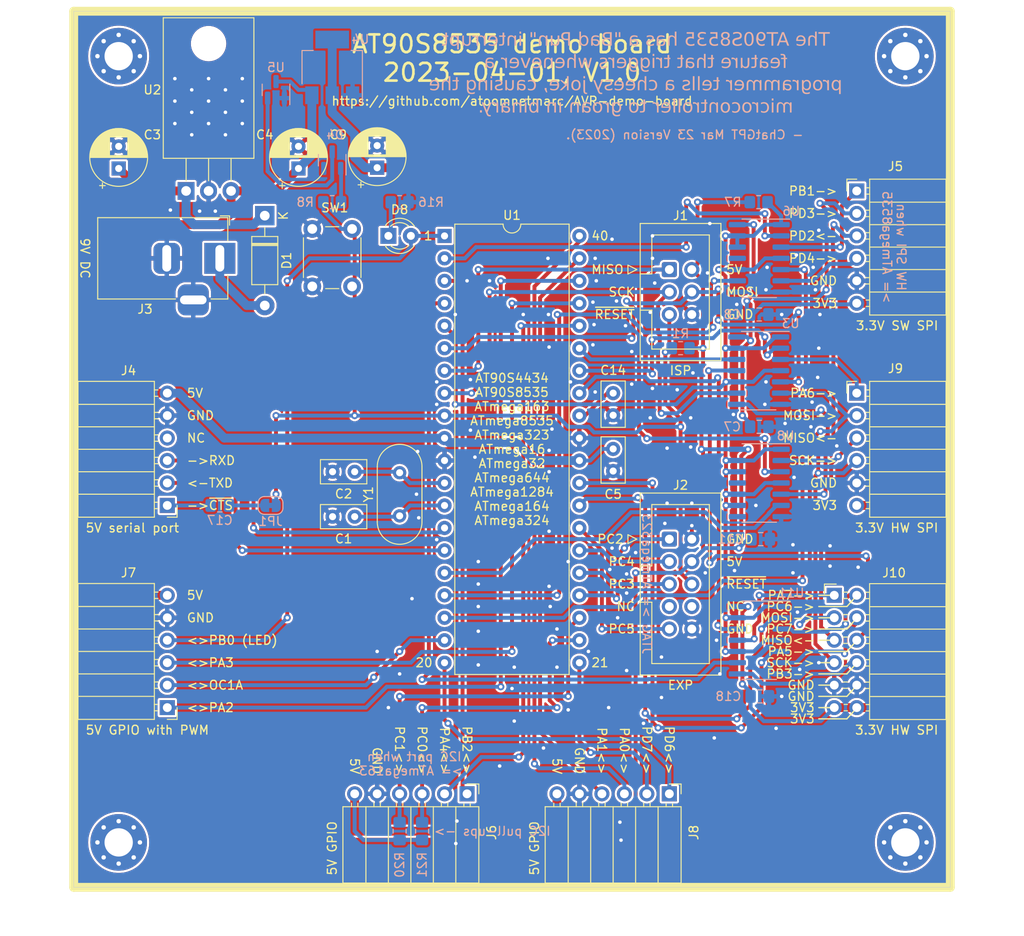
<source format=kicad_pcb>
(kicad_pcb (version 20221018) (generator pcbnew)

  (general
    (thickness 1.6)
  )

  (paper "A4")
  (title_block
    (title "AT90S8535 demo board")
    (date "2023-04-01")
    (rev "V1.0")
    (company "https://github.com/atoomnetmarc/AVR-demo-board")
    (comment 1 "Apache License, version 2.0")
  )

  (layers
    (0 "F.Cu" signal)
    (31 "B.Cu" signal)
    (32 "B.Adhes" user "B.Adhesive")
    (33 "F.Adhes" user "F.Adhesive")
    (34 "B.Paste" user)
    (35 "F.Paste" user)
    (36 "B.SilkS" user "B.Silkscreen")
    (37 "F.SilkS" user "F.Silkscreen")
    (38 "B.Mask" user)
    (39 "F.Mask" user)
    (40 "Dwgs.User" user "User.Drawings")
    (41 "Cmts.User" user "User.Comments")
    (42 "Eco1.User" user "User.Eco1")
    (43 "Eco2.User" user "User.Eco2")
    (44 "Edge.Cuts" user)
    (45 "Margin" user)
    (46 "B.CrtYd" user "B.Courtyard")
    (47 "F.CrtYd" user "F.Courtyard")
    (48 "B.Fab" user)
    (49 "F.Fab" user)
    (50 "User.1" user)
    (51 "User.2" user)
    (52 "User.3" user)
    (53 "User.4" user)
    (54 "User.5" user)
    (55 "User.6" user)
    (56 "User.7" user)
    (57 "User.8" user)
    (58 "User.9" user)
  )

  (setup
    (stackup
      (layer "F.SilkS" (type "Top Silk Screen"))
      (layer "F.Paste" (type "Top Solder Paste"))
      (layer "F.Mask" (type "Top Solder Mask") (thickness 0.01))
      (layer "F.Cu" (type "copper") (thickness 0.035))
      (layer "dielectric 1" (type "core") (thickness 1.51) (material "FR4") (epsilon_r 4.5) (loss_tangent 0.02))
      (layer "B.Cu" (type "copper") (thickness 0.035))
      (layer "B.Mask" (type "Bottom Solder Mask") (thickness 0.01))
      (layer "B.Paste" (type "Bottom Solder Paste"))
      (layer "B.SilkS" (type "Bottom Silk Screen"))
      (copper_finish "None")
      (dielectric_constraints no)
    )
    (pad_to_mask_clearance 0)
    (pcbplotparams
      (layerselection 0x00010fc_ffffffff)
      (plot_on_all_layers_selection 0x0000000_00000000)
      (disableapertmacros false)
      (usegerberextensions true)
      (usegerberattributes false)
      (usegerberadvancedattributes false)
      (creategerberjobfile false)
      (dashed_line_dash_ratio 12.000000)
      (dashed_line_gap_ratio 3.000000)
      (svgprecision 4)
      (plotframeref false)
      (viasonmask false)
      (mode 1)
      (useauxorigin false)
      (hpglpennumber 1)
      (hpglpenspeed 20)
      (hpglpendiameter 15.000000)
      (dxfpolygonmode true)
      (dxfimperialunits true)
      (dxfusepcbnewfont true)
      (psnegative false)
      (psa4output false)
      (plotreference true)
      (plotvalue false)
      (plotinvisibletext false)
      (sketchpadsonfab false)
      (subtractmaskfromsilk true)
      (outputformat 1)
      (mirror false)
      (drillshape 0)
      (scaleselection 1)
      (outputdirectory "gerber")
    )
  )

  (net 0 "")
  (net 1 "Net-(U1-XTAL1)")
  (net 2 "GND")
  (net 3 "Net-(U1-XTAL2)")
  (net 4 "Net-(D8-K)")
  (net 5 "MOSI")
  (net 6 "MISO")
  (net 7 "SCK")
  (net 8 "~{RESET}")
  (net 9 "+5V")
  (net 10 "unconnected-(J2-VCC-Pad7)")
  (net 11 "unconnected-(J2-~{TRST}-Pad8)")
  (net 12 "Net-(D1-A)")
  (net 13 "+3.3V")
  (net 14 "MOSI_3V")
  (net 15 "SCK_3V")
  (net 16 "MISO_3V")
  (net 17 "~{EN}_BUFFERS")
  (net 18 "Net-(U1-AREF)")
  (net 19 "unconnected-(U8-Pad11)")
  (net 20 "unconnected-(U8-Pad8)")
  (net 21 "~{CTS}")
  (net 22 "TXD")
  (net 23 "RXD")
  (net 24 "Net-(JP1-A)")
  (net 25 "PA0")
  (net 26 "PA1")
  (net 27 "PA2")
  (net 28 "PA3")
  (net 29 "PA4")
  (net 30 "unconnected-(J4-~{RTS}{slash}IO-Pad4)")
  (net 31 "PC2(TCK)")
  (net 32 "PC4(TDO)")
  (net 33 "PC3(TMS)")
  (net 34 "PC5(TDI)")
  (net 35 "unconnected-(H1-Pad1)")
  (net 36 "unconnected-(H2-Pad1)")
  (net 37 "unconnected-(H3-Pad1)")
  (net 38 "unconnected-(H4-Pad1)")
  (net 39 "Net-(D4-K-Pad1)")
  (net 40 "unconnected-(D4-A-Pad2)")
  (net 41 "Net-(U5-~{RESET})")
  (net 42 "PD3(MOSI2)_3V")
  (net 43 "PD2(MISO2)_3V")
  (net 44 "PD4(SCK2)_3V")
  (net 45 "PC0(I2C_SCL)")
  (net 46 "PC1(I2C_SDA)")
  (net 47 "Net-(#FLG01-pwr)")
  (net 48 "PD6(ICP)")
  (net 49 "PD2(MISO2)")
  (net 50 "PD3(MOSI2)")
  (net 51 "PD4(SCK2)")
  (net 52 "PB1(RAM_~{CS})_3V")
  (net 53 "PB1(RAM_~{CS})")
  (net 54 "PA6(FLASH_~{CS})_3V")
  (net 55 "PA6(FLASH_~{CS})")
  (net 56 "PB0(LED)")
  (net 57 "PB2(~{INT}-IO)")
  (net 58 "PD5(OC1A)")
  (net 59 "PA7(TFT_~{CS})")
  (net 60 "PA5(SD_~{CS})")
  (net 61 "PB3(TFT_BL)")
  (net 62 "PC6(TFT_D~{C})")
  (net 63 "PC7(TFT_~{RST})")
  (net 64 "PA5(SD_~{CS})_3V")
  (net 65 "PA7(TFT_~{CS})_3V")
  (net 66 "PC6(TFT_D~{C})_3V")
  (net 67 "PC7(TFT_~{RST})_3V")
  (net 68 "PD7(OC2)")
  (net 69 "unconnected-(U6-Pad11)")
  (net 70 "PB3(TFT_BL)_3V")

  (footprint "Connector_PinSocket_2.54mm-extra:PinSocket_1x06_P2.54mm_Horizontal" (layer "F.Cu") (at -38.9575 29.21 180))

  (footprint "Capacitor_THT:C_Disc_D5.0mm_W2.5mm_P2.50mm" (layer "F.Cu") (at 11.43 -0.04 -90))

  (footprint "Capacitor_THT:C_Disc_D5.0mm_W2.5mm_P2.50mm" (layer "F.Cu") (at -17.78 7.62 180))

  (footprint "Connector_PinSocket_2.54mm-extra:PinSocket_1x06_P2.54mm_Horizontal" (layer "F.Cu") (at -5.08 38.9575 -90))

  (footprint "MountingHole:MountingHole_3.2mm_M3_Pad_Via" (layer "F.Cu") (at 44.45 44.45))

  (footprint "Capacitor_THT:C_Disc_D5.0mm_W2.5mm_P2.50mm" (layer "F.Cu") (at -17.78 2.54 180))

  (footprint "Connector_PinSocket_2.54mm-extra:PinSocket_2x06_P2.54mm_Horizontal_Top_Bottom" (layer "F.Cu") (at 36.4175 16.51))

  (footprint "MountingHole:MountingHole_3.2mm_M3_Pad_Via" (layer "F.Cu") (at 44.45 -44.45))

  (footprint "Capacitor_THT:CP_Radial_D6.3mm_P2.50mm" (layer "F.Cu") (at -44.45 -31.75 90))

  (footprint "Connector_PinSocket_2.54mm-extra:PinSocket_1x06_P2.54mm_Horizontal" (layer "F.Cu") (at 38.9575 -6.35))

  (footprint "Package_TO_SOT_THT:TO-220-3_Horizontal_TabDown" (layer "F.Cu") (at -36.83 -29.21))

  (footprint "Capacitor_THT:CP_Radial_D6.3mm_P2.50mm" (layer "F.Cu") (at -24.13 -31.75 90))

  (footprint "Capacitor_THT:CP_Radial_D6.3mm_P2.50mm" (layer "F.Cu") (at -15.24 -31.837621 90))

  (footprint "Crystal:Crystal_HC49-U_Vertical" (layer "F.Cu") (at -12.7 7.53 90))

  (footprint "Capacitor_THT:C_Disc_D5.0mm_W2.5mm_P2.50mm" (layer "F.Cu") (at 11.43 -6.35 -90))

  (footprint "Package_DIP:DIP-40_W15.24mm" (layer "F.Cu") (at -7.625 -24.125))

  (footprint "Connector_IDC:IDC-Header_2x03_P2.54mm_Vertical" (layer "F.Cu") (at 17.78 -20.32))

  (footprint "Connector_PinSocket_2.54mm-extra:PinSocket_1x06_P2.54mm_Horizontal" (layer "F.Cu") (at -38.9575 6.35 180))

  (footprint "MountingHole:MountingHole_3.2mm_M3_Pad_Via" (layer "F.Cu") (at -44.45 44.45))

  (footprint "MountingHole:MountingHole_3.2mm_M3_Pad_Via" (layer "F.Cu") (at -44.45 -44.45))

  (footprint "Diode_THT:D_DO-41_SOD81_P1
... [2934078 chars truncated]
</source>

________________________

Filter the records above for "unconnected" and copy every matching line.

Result for this exercise |
  (net 10 "unconnected-(J2-VCC-Pad7)")
  (net 11 "unconnected-(J2-~{TRST}-Pad8)")
  (net 19 "unconnected-(U8-Pad11)")
  (net 20 "unconnected-(U8-Pad8)")
  (net 30 "unconnected-(J4-~{RTS}{slash}IO-Pad4)")
  (net 35 "unconnected-(H1-Pad1)")
  (net 36 "unconnected-(H2-Pad1)")
  (net 37 "unconnected-(H3-Pad1)")
  (net 38 "unconnected-(H4-Pad1)")
  (net 40 "unconnected-(D4-A-Pad2)")
  (net 69 "unconnected-(U6-Pad11)")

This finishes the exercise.